Recorded data
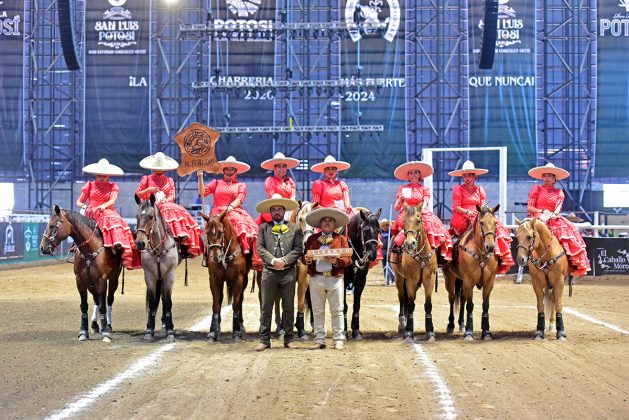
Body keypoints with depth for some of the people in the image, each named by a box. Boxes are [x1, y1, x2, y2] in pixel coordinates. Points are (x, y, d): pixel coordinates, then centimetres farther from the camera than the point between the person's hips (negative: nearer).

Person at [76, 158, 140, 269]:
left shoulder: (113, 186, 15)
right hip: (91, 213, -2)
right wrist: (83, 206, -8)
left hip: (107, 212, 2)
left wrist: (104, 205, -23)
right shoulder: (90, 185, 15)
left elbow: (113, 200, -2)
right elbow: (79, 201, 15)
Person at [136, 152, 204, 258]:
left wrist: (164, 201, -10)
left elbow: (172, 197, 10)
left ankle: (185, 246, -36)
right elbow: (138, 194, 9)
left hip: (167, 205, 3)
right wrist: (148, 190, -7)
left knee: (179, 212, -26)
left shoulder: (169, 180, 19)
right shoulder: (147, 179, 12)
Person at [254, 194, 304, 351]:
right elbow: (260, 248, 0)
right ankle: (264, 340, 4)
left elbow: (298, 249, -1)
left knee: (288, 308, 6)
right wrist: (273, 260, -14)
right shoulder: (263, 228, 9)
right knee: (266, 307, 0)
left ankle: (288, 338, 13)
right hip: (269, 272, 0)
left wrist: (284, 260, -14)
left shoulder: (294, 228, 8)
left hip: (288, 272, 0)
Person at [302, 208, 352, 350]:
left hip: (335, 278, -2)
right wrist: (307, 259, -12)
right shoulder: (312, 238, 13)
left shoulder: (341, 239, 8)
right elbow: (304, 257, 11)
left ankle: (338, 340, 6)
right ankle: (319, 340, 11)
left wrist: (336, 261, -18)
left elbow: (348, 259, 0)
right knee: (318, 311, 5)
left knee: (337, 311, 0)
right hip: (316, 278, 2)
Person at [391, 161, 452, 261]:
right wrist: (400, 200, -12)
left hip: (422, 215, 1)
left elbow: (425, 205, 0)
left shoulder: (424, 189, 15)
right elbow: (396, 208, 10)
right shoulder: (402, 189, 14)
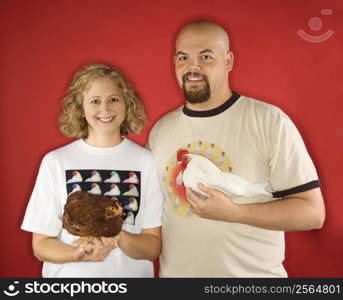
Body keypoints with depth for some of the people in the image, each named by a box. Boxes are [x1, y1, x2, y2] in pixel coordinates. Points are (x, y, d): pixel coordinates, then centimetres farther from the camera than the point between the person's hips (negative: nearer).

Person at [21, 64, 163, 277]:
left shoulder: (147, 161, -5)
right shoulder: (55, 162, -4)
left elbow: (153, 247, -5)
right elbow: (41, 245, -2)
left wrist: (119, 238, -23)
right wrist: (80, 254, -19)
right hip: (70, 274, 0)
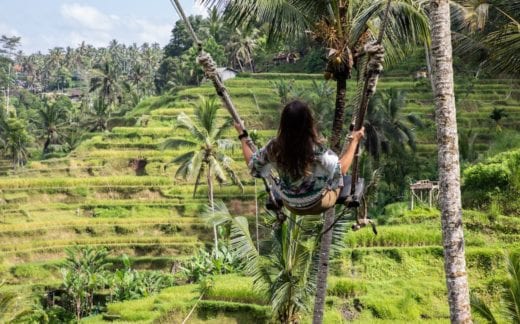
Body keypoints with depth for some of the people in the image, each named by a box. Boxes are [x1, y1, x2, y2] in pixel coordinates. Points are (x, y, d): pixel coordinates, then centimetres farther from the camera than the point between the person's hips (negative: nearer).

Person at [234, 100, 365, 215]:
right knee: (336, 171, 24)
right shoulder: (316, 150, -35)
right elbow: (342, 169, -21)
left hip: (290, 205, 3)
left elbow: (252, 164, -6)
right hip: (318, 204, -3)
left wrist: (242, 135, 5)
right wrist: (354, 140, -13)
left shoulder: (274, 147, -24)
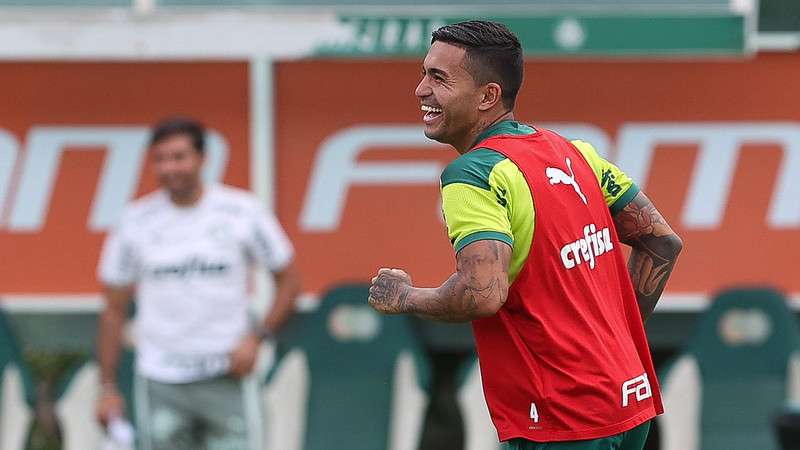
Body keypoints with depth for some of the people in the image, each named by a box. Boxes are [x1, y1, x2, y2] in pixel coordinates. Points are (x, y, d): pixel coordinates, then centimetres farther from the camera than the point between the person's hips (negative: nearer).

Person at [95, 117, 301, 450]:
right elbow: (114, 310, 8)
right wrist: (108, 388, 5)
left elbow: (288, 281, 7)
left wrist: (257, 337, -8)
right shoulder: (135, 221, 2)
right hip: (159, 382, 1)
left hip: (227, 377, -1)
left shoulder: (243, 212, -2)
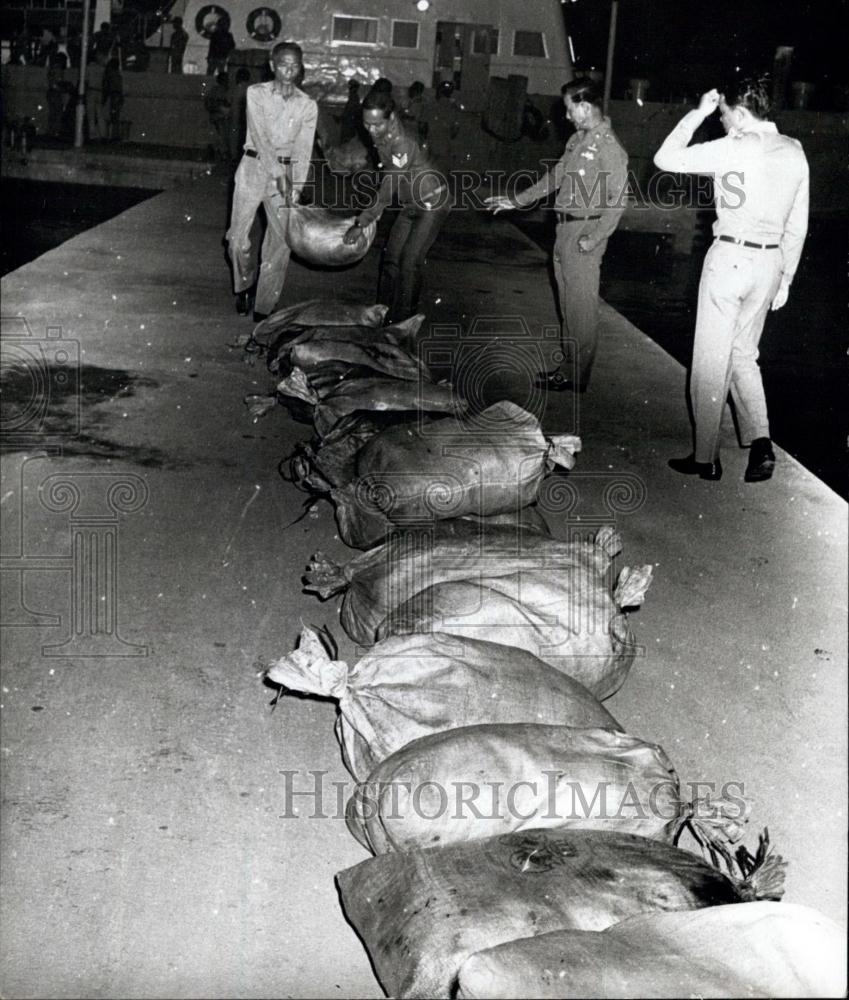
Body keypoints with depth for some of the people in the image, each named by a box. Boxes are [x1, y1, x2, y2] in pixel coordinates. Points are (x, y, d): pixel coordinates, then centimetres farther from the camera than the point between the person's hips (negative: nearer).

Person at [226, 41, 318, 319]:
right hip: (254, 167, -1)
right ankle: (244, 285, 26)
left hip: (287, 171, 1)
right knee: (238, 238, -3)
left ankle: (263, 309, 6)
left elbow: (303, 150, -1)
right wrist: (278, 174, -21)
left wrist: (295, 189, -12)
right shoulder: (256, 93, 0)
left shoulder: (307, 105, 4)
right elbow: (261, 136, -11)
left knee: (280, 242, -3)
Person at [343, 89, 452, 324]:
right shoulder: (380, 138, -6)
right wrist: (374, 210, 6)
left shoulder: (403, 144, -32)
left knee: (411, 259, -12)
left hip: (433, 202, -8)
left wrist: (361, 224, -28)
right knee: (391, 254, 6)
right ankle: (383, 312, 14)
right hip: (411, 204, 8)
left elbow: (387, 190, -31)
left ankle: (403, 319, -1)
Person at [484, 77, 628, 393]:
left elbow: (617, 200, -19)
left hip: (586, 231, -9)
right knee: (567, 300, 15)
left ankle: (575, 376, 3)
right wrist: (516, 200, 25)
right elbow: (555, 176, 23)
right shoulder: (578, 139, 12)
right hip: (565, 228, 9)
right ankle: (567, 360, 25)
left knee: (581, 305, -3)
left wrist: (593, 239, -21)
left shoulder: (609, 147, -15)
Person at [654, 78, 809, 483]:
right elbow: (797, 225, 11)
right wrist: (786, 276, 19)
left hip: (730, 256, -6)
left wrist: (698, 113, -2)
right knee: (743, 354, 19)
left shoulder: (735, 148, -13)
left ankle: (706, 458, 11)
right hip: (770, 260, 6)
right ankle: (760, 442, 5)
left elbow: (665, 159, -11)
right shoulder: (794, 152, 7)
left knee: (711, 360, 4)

▶ _WHAT YOU SHOULD DO_:
Wherever the line holding "right hip: (91, 213, -2)" falls in the entries above, copy exactly from it through the line holding "right elbow: (138, 194, 9)", inclusive, and add nothing.

▶ _ANSWER SECTION_:
right hip: (91, 213, -2)
right wrist: (83, 206, -8)
left hip: (107, 212, 2)
left wrist: (104, 205, -23)
right shoulder: (90, 185, 15)
left elbow: (113, 200, -2)
right elbow: (79, 201, 15)
Person at [136, 152, 204, 258]:
left wrist: (164, 201, -10)
left elbow: (172, 197, 10)
left ankle: (185, 246, -36)
right elbow: (138, 194, 9)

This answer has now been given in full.